Photo Credit: Jonathan Dyer-USA TODAY Sports
What is Aaron Sanchez? Is he a reliever, or a starter? This is the only real unanswered question for the Blue Jays this spring. Where does the hard-throwing right-hander fit?
The Blue Jays front office are doing their best to keep their rotation plans under wraps. Those eager to parse Mark Shapiro’s words find ample proof — the Jays president citing Sanchez’s “unknowns” — to suggest the new front office is leaning towards using Gavin Floyd as the fifth starter, with Sanchez relegated to the bullpen.  
One thing we do know: Aaron Sanchez has great stuff but iffy command, a problem is that isn’t uncommon and isn’t unique to Sanchez. What is unique to Sanchez is arsenal. His unusual repertoire, along with his lackluster strikeout totals, makes him so tough to predict. It could also be the single biggest barrier to him becoming a successful starter.

§ Information supplied:
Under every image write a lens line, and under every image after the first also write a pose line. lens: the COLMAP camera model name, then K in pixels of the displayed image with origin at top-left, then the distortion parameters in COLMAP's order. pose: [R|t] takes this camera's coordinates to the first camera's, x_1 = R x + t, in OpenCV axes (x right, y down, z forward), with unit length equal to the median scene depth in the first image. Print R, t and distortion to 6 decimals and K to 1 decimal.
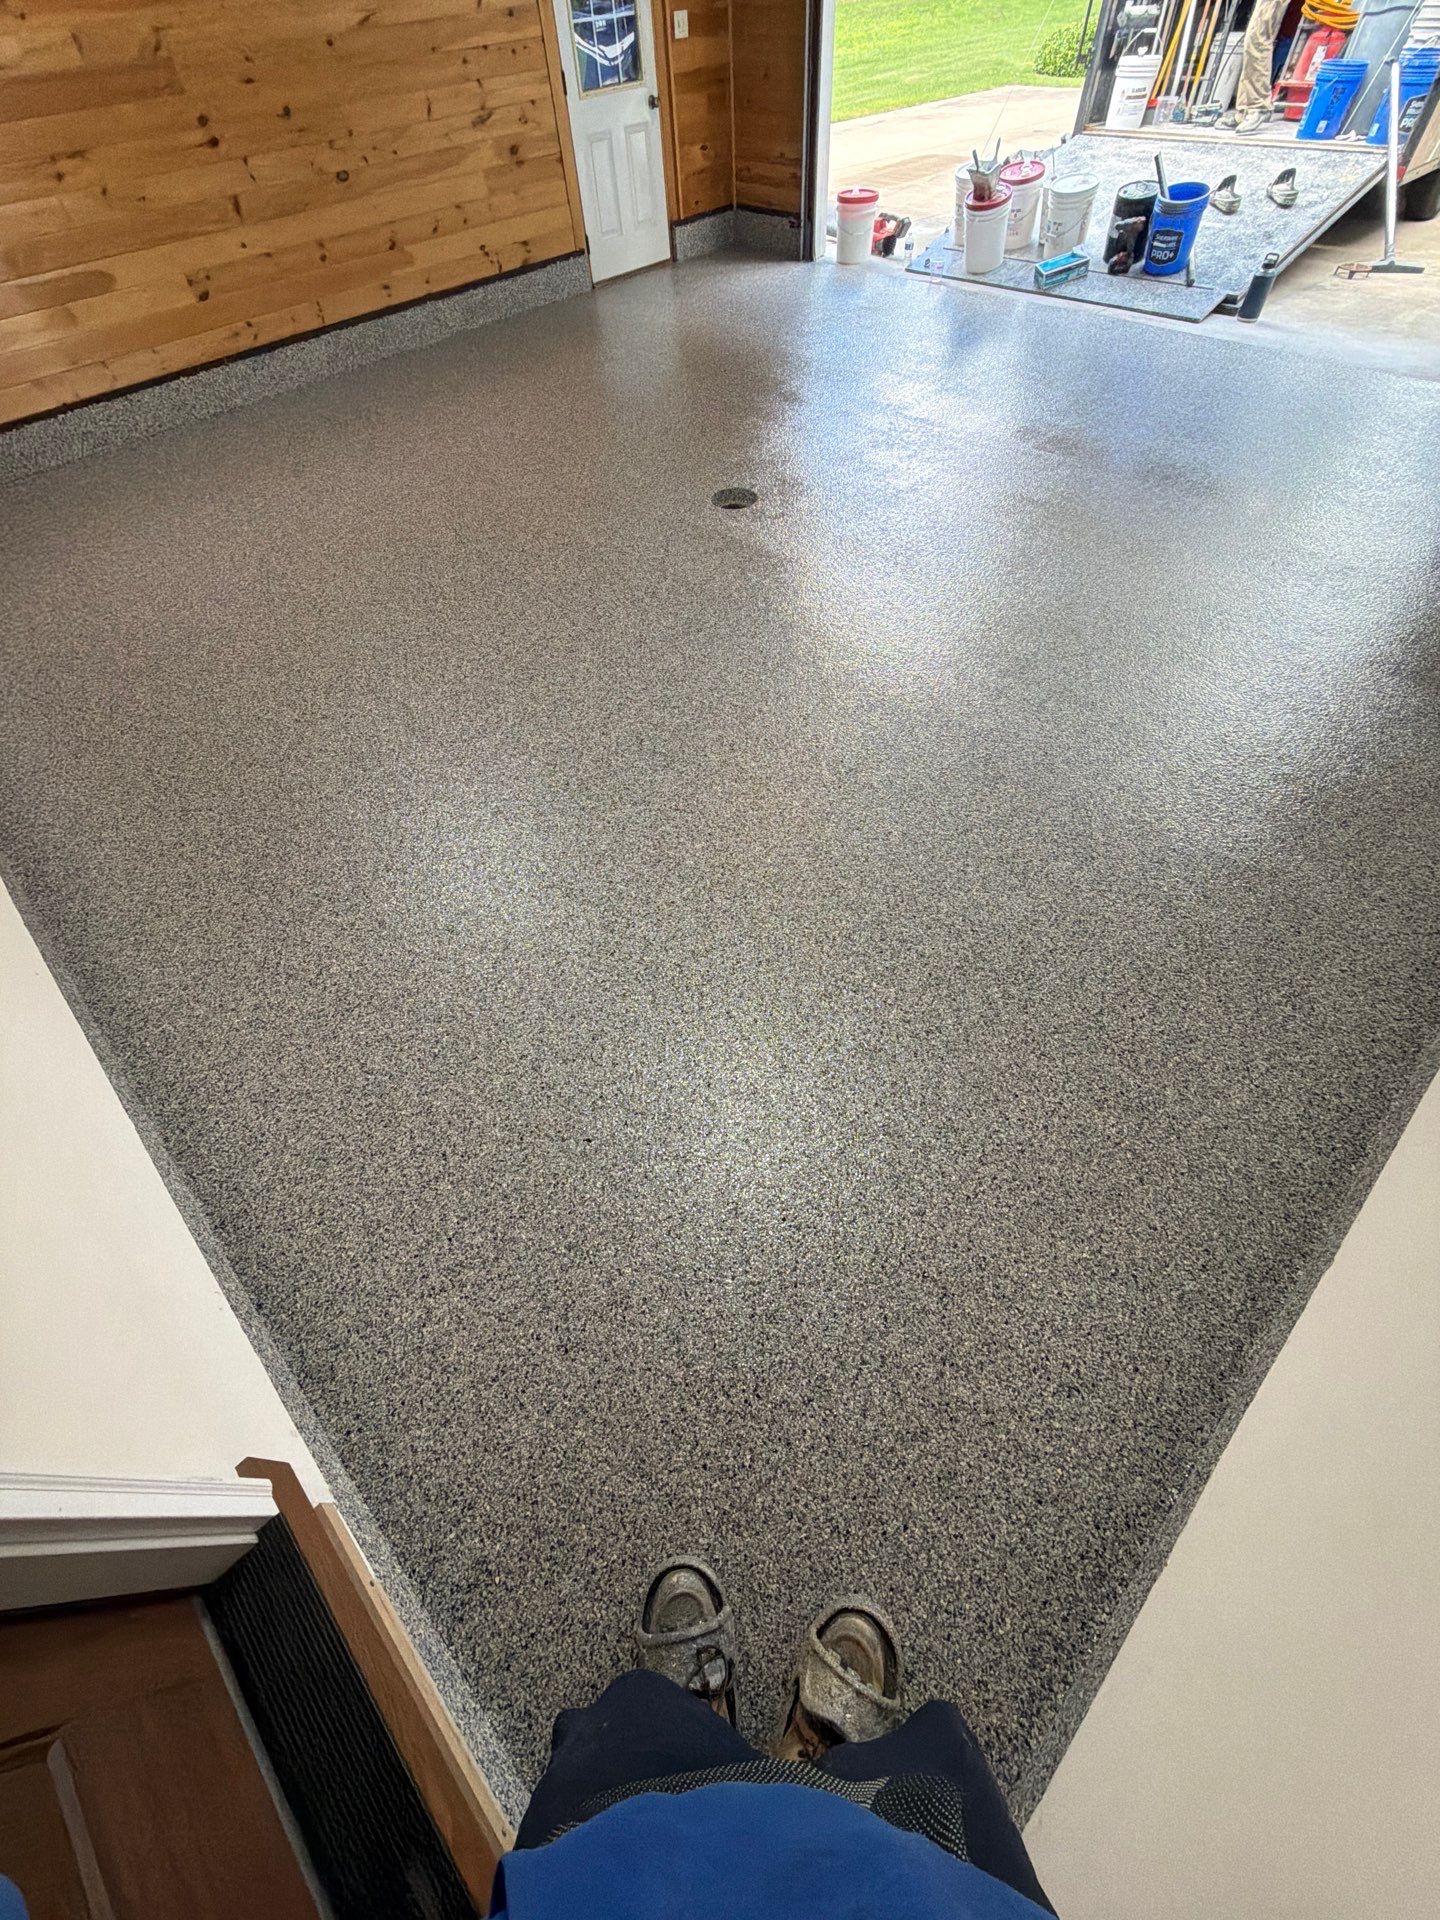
lens RADIAL K [[766.6, 0, 727.1], [0, 766.6, 959.0], [0, 0, 1]] dist [0.000660, 0.000444]
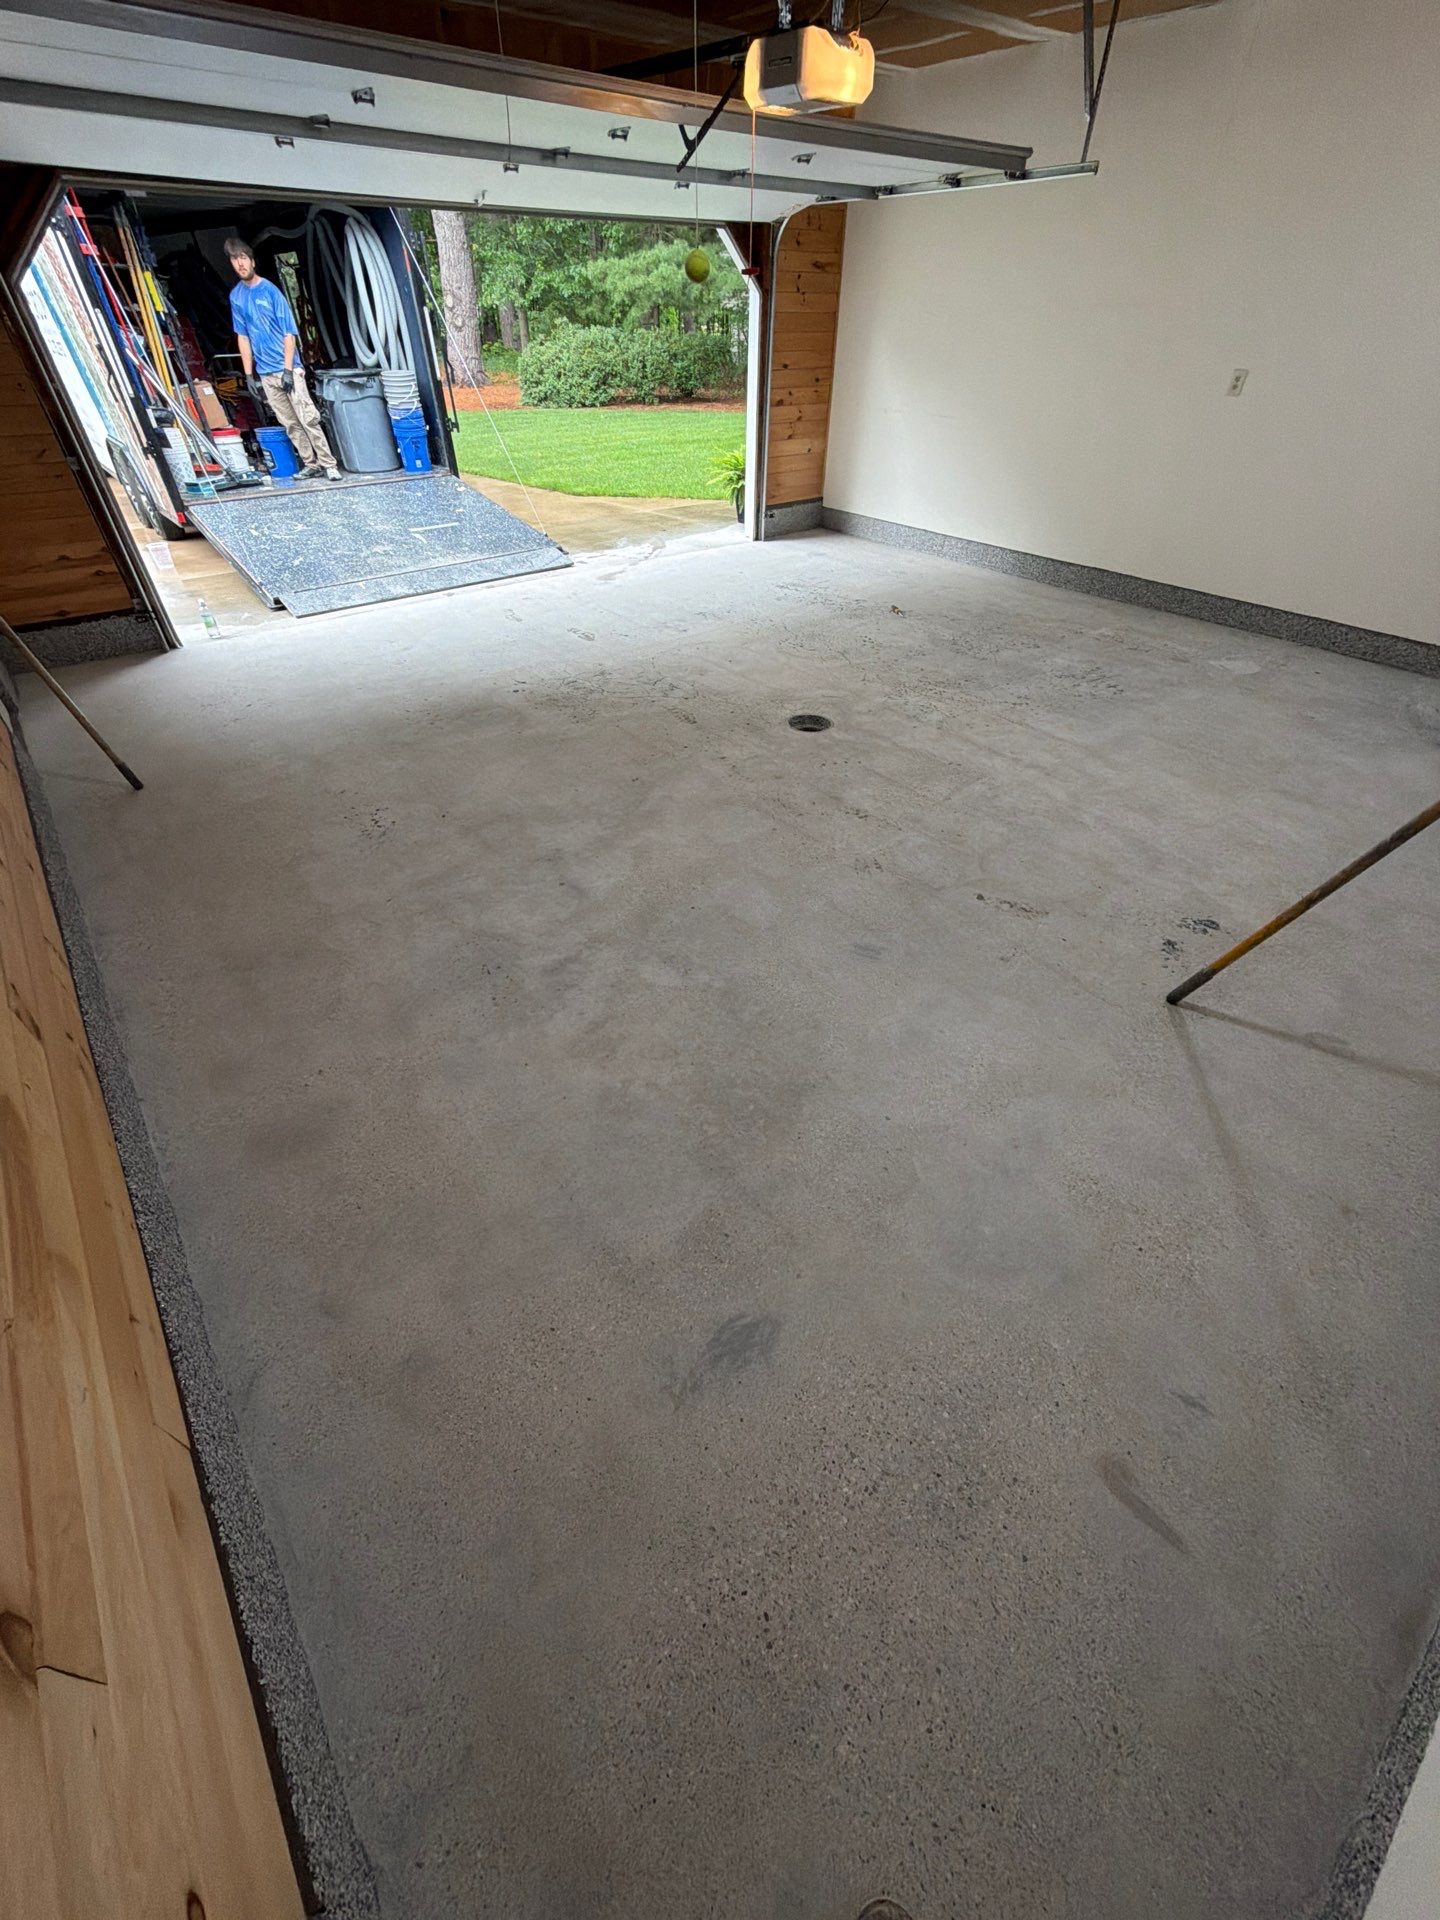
lens RADIAL K [[766.6, 0, 713.1], [0, 766.6, 965.7], [0, 0, 1]] dist [0.000660, 0.000444]
pose [[0.104225, -0.609472, 0.785927, -0.826162], [0.798209, 0.522668, 0.299466, -0.663855], [-0.593295, 0.596122, 0.540961, 0.542895]]
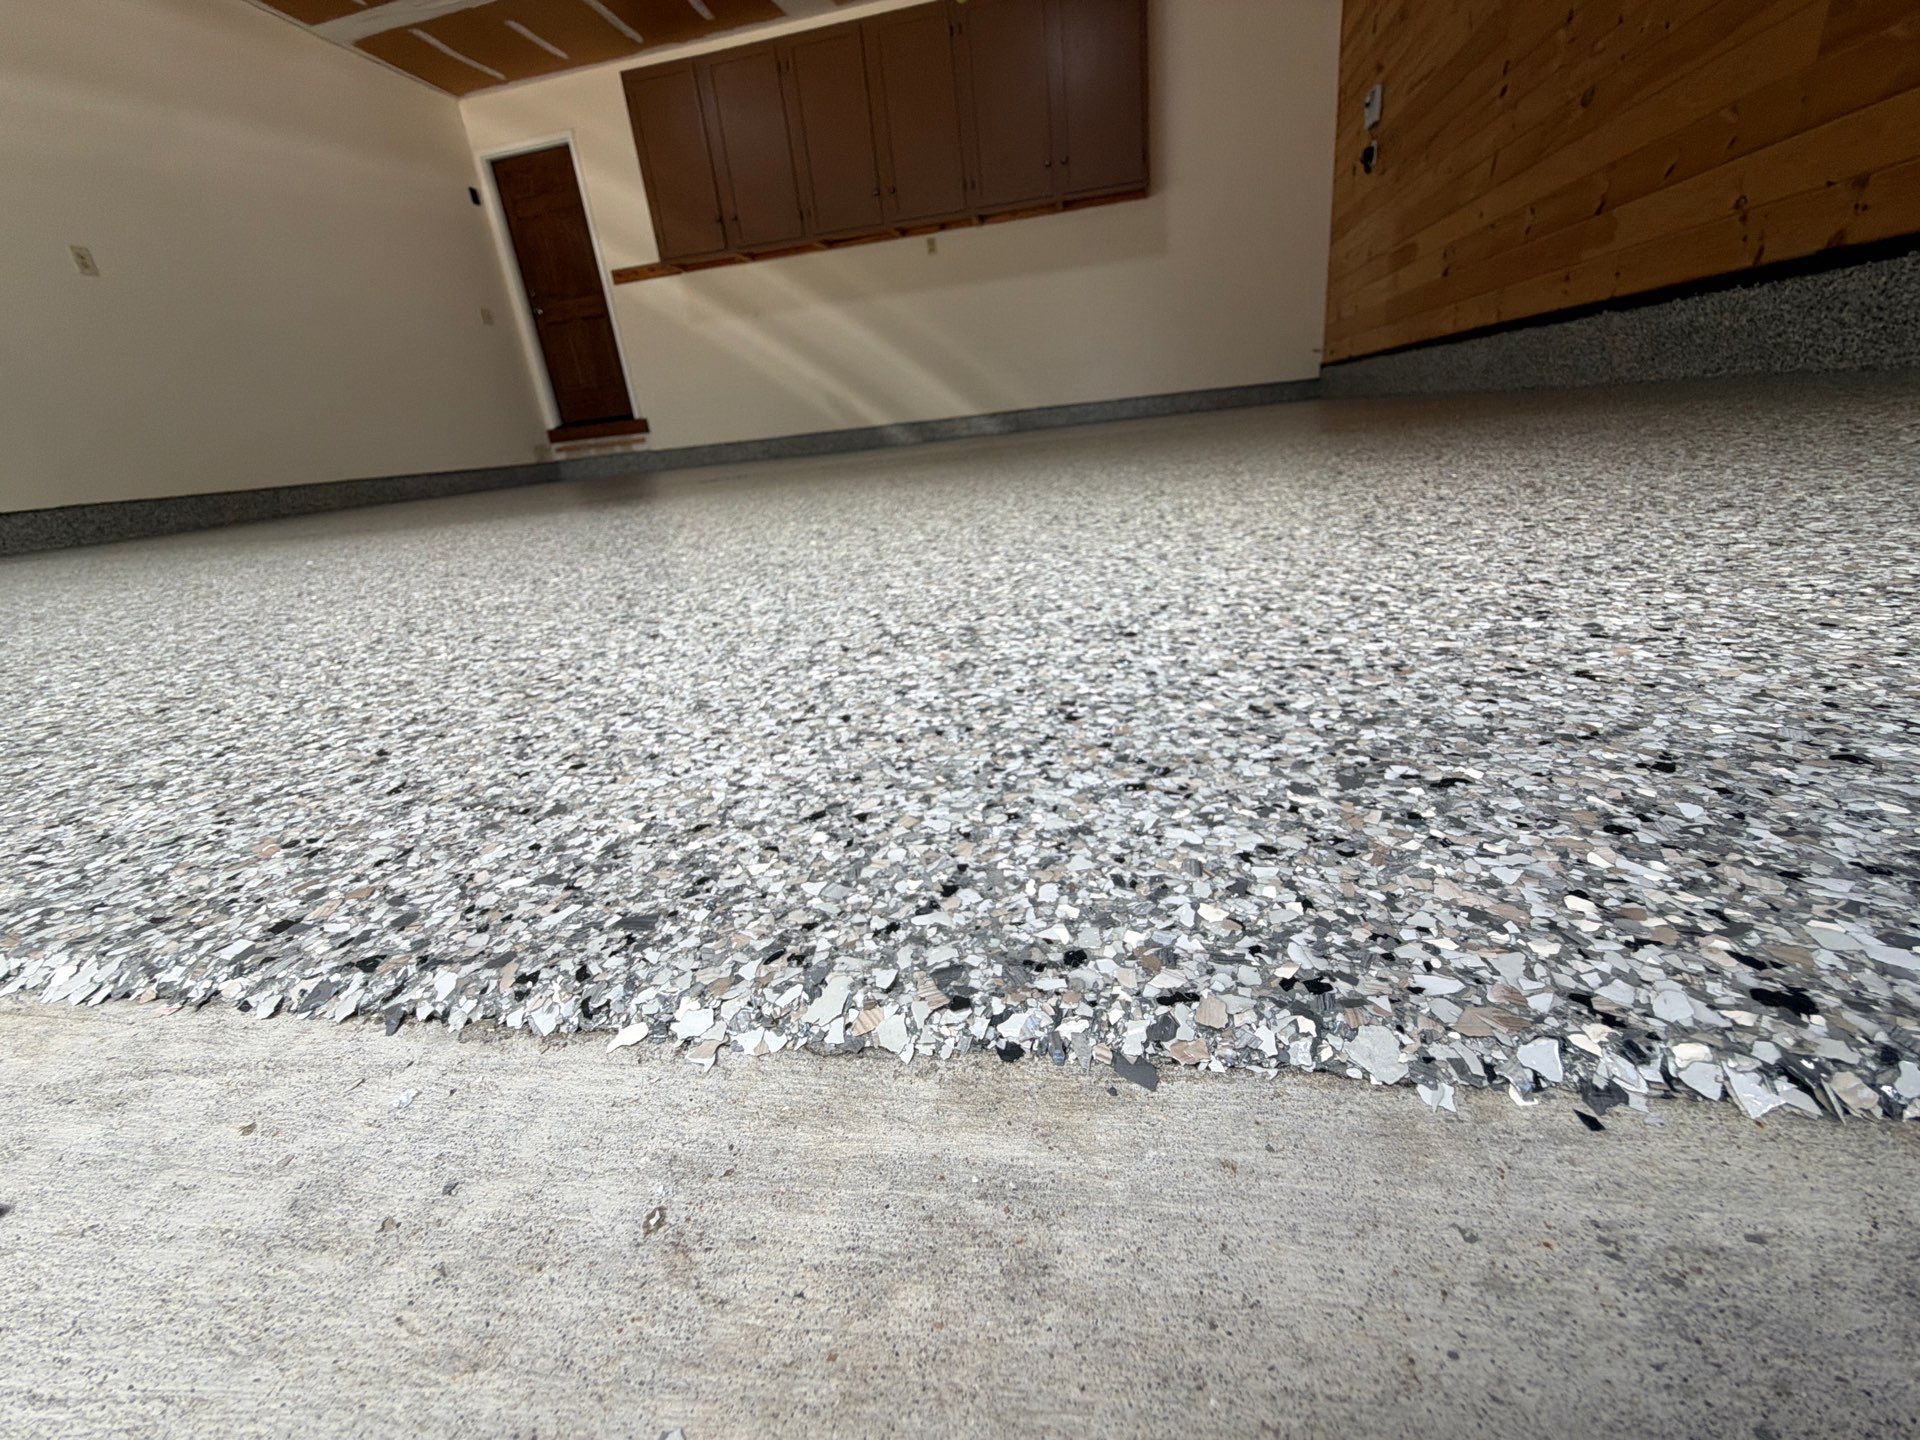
lens RADIAL K [[766.6, 0, 956.2], [0, 766.6, 726.2], [0, 0, 1]] dist [0.000660, 0.000444]
pose [[-0.816831, 0.329306, -0.473651, 0.244213], [-0.369037, 0.332791, 0.867791, -1.095901], [0.443396, 0.883633, -0.150308, 1.188253]]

§ Task list:
1. Repeat the section of the Aaron Sanchez passage between "The Blue Jays front" and "a successful starter.", inclusive.
2. Pick up the Aaron Sanchez passage where it stops and continue it.

§ Answers to this exercise:
1.
The Blue Jays front office are doing their best to keep their rotation plans under wraps. Those eager to parse Mark Shapiro’s words find ample proof — the Jays president citing Sanchez’s “unknowns” — to suggest the new front office is leaning towards using Gavin Floyd as the fifth starter, with Sanchez relegated to the bullpen.  
One thing we do know: Aaron Sanchez has great stuff but iffy command, a problem is that isn’t uncommon and isn’t unique to Sanchez. What is unique to Sanchez is arsenal. His unusual repertoire, along with his lackluster strikeout totals, makes him so tough to predict. It could also be the single biggest barrier to him becoming a successful starter.

2.
Drafted by the previous regime, Shapiro, Atkins, et al are able to look at Sanchez with fresh eyes. If they see breaking balls and offspeed pitches unlikely to become consistently effective weapons, that means when they look at him, they see a reliever.
This spring, much as been made of Sanchez’s attempted mastery of both his curve and the change up, with some cutters thrown in for good measure. The Grapefruit League results are good but what if the brain trust is doing more than just looking at his stat line?
At some point, there needs to be a conversation about Sanchez’s ability — or lack thereof — to utilize those secondary offerings. There needs to be consideration given to the idea that he won’t develop not one but the two additional pitches required to take a regular turn in the rotation. Maybe wasting his bullets in minor league starts won’t accomplish much of anything, given his long history of professional instruction. What else do we expect him to learn?
We know Sanchez has been a professional baseball player for going on seven years now. We know that, despite making 97 starts between the minors, Arizona fall league, and the big leagues, he is basically a one-pitch pitcher.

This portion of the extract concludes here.